**TASK DESCRIPTION**. Please copy every line of the material below word for word, leaving out the pictures.

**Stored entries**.

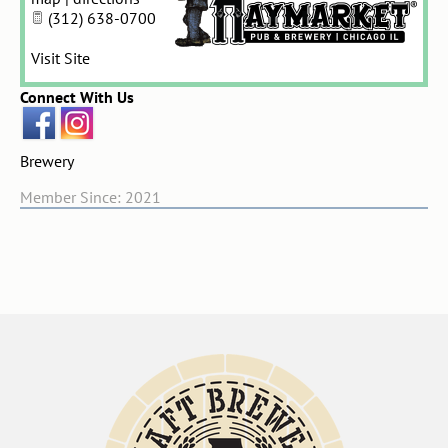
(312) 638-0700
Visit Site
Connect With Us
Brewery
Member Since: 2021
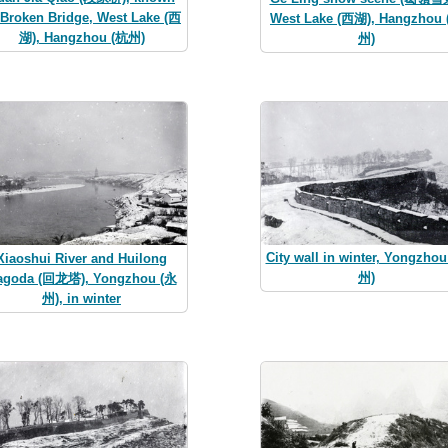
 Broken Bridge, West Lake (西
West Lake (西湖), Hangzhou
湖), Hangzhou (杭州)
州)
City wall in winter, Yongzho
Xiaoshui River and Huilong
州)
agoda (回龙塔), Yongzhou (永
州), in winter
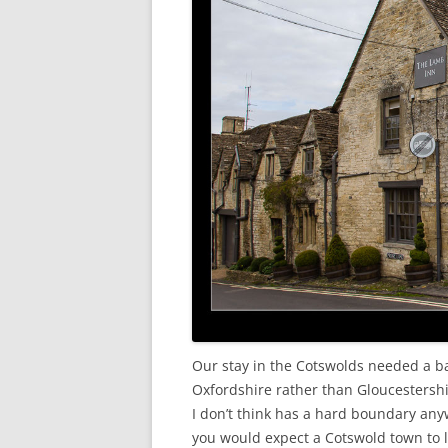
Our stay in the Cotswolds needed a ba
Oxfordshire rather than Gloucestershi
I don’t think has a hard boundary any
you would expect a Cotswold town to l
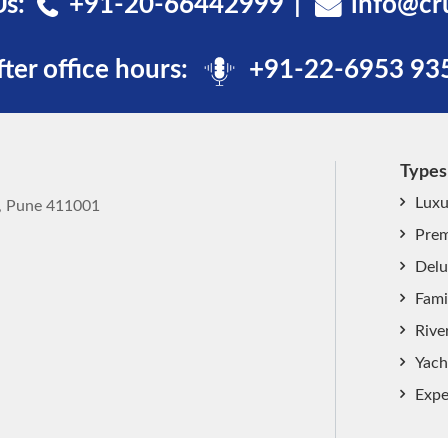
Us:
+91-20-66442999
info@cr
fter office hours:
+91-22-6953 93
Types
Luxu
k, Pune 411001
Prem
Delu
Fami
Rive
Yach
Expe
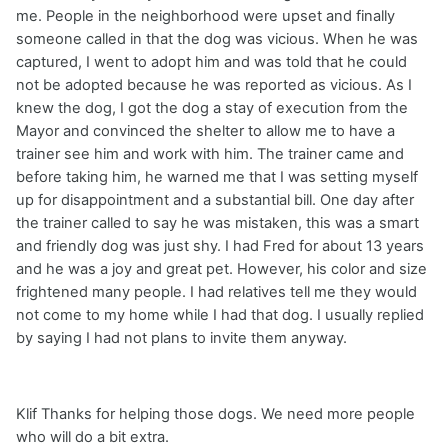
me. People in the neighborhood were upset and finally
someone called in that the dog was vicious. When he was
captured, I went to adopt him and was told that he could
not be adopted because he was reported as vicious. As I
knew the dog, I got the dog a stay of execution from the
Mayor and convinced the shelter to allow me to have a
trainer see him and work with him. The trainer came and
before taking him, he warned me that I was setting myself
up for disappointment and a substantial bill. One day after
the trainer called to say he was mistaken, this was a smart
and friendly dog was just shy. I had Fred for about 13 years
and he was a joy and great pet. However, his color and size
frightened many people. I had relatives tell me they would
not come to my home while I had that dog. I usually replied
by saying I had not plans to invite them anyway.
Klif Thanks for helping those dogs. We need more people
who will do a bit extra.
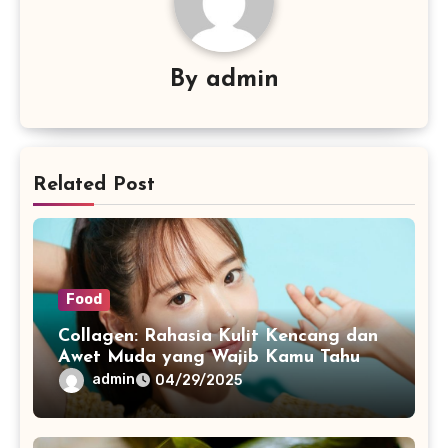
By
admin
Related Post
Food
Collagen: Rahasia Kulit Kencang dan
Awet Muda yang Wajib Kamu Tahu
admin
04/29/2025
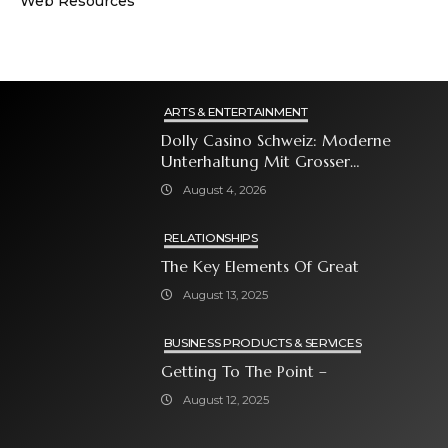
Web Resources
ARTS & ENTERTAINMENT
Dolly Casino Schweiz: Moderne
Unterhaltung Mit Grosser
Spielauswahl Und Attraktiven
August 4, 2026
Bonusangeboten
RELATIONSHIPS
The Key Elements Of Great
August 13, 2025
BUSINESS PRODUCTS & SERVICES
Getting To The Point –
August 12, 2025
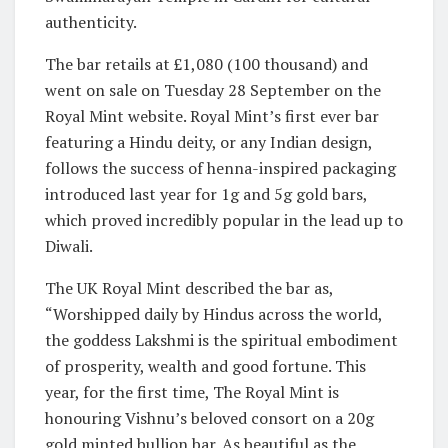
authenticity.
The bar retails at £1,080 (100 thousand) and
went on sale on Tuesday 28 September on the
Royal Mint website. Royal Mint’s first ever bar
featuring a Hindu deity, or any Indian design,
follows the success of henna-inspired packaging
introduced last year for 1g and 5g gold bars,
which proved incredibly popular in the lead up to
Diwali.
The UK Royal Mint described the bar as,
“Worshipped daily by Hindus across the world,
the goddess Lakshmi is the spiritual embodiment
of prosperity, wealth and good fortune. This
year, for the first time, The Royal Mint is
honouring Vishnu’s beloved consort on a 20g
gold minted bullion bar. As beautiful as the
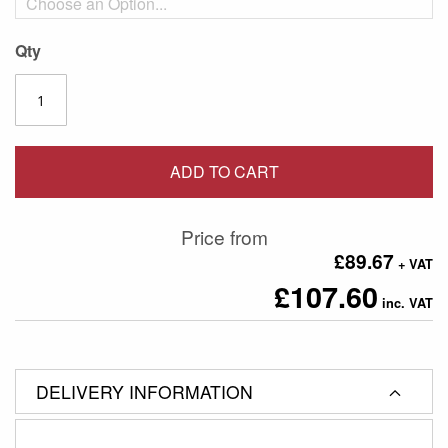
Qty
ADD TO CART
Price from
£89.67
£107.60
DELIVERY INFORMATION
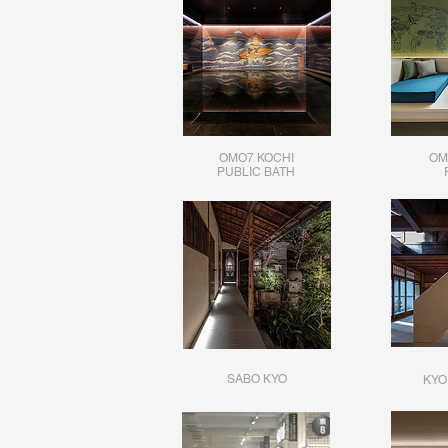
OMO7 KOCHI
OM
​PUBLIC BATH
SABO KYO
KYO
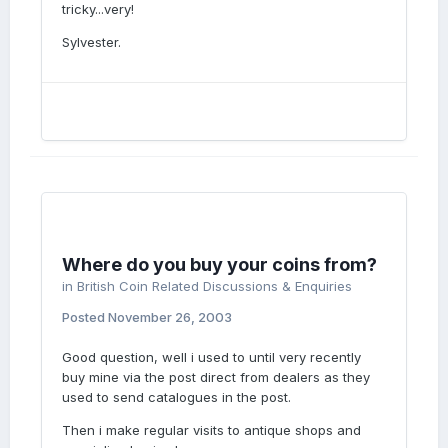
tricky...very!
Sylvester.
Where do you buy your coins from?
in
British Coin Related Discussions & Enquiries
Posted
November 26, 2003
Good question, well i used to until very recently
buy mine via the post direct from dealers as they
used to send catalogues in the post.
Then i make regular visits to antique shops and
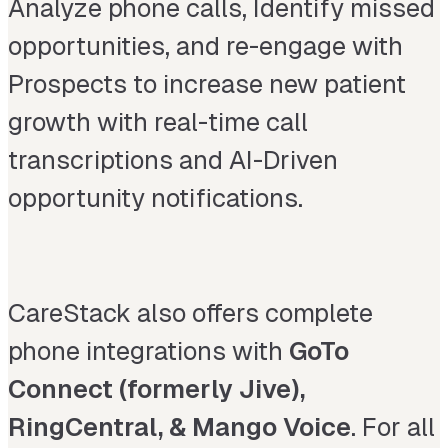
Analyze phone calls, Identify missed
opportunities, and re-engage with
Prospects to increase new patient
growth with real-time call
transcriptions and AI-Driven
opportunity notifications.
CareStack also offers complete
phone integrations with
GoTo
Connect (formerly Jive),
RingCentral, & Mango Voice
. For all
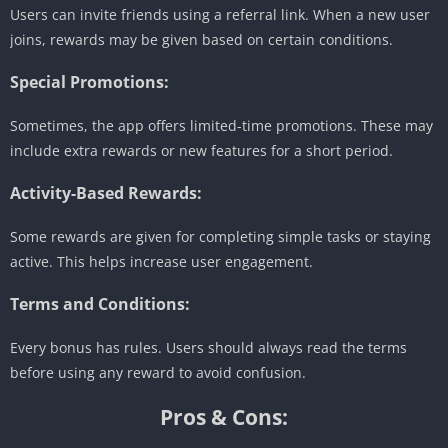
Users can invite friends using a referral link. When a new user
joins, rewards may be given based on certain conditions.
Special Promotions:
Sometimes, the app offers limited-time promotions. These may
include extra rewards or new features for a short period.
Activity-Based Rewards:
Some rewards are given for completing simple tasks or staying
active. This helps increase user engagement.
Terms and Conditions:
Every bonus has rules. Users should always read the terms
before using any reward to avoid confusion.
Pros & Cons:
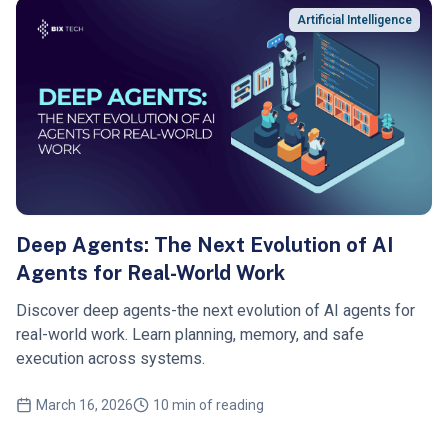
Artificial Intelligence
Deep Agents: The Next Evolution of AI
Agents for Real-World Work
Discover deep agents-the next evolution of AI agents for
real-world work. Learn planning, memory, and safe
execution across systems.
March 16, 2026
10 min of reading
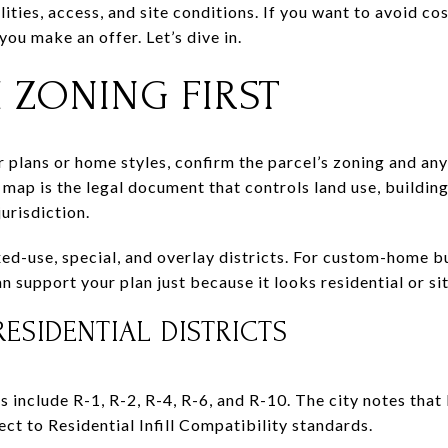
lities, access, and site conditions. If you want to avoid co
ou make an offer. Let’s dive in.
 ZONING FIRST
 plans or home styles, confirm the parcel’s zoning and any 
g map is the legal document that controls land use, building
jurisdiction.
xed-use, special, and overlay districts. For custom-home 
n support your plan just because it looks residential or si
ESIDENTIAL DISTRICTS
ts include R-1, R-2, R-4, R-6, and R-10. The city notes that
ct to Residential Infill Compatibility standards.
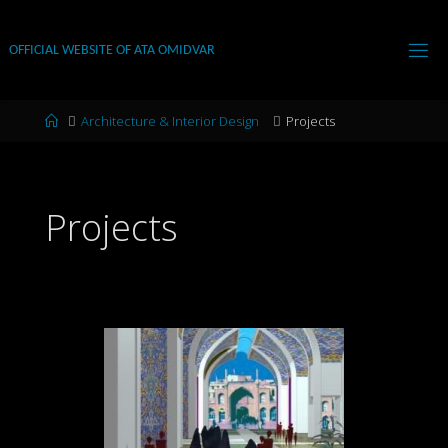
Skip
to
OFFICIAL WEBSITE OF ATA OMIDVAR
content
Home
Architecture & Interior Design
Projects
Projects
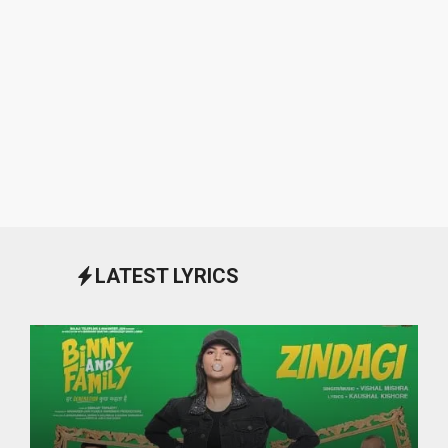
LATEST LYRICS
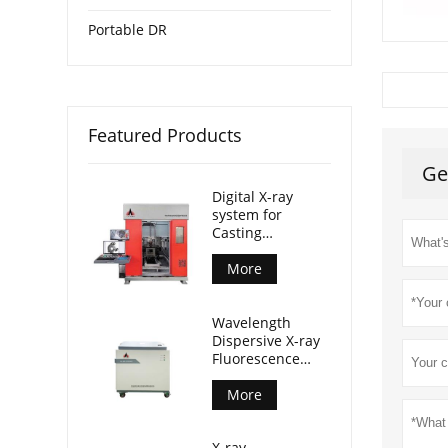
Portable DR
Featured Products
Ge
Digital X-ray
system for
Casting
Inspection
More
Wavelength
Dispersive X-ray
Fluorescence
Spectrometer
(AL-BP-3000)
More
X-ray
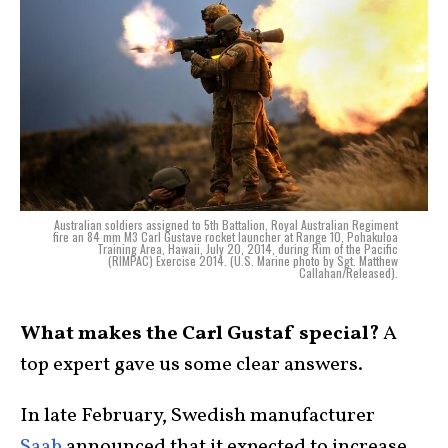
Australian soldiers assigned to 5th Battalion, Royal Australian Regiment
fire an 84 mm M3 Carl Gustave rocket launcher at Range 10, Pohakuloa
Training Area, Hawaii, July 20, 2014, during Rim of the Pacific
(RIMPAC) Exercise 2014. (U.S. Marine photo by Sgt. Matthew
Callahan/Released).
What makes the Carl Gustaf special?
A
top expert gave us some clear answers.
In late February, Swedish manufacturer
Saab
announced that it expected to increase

**RESULT OF THE TASK**.
(312) 638-0700
Visit Site
Connect With Us
Brewery
Member Since: 2021
 Broken Bridge, West Lake (西
West Lake (西湖), Hangzhou
湖), Hangzhou (杭州)
州)
City wall in winter, Yongzho
Xiaoshui River and Huilong
州)
agoda (回龙塔), Yongzhou (永
州), in winter
Our stay in the Cotswolds needed a ba
Oxfordshire rather than Gloucestershi
I don’t think has a hard boundary any
you would expect a Cotswold town to l
Us:
+91-20-66442999
info@cr
fter office hours:
+91-22-6953 93
Types
Luxu
k, Pune 411001
Prem
Delu
Fami
Rive
Yach
Expe
me. People in the neighborhood were upset and finally
someone called in that the dog was vicious. When he was
captured, I went to adopt him and was told that he could
not be adopted because he was reported as vicious. As I
knew the dog, I got the dog a stay of execution from the
Mayor and convinced the shelter to allow me to have a
trainer see him and work with him. The trainer came and
before taking him, he warned me that I was setting myself
up for disappointment and a substantial bill. One day after
the trainer called to say he was mistaken, this was a smart
and friendly dog was just shy. I had Fred for about 13 years
and he was a joy and great pet. However, his color and size
frightened many people. I had relatives tell me they would
not come to my home while I had that dog. I usually replied
by saying I had not plans to invite them anyway.
Klif Thanks for helping those dogs. We need more people
who will do a bit extra.
By
admin
Related Post
Food
Collagen: Rahasia Kulit Kencang dan
Awet Muda yang Wajib Kamu Tahu
admin
04/29/2025
Web Resources
ARTS & ENTERTAINMENT
Dolly Casino Schweiz: Moderne
Unterhaltung Mit Grosser
Spielauswahl Und Attraktiven
August 4, 2026
Bonusangeboten
RELATIONSHIPS
The Key Elements Of Great
August 13, 2025
BUSINESS PRODUCTS & SERVICES
Getting To The Point –
August 12, 2025
authenticity.
The bar retails at £1,080 (100 thousand) and
went on sale on Tuesday 28 September on the
Royal Mint website. Royal Mint’s first ever bar
featuring a Hindu deity, or any Indian design,
follows the success of henna-inspired packaging
introduced last year for 1g and 5g gold bars,
which proved incredibly popular in the lead up to
Diwali.
The UK Royal Mint described the bar as,
“Worshipped daily by Hindus across the world,
the goddess Lakshmi is the spiritual embodiment
of prosperity, wealth and good fortune. This
year, for the first time, The Royal Mint is
honouring Vishnu’s beloved consort on a 20g
gold minted bullion bar. As beautiful as the
Qty
ADD TO CART
Price from
£89.67
£107.60
DELIVERY INFORMATION
OMO7 KOCHI
OM
​PUBLIC BATH
SABO KYO
KYO
tricky...very!
Sylvester.
Where do you buy your coins from?
in
British Coin Related Discussions & Enquiries
Posted
November 26, 2003
Good question, well i used to until very recently
buy mine via the post direct from dealers as they
used to send catalogues in the post.
Then i make regular visits to antique shops and
Analyze phone calls, Identify missed
opportunities, and re-engage with
Prospects to increase new patient
growth with real-time call
transcriptions and AI-Driven
opportunity notifications.
CareStack also offers complete
phone integrations with
GoTo
Connect (formerly Jive),
RingCentral, & Mango Voice
. For all
Users can invite friends using a referral link. When a new user
joins, rewards may be given based on certain conditions.
Special Promotions:
Sometimes, the app offers limited-time promotions. These may
include extra rewards or new features for a short period.
Activity-Based Rewards:
Some rewards are given for completing simple tasks or staying
active. This helps increase user engagement.
Terms and Conditions:
Every bonus has rules. Users should always read the terms
before using any reward to avoid confusion.
Pros & Cons:
Artificial Intelligence
Deep Agents: The Next Evolution of AI
Agents for Real-World Work
Discover deep agents-the next evolution of AI agents for
real-world work. Learn planning, memory, and safe
execution across systems.
March 16, 2026
10 min of reading
lities, access, and site conditions. If you want to avoid co
ou make an offer. Let’s dive in.
 ZONING FIRST
 plans or home styles, confirm the parcel’s zoning and any 
g map is the legal document that controls land use, building
jurisdiction.
xed-use, special, and overlay districts. For custom-home 
n support your plan just because it looks residential or si
ESIDENTIAL DISTRICTS
ts include R-1, R-2, R-4, R-6, and R-10. The city notes that
ct to Residential Infill Compatibility standards.
Skip
to
OFFICIAL WEBSITE OF ATA OMIDVAR
content
Home
Architecture & Interior Design
Projects
Projects
LATEST LYRICS
Portable DR
Featured Products
Ge
Digital X-ray
system for
Casting
Inspection
More
Wavelength
Dispersive X-ray
Fluorescence
Spectrometer
(AL-BP-3000)
More
X-ray
Australian soldiers assigned to 5th Battalion, Royal Australian Regiment
fire an 84 mm M3 Carl Gustave rocket launcher at Range 10, Pohakuloa
Training Area, Hawaii, July 20, 2014, during Rim of the Pacific
(RIMPAC) Exercise 2014. (U.S. Marine photo by Sgt. Matthew
Callahan/Released).
What makes the Carl Gustaf special?
A
top expert gave us some clear answers.
In late February, Swedish manufacturer
Saab
announced that it expected to increase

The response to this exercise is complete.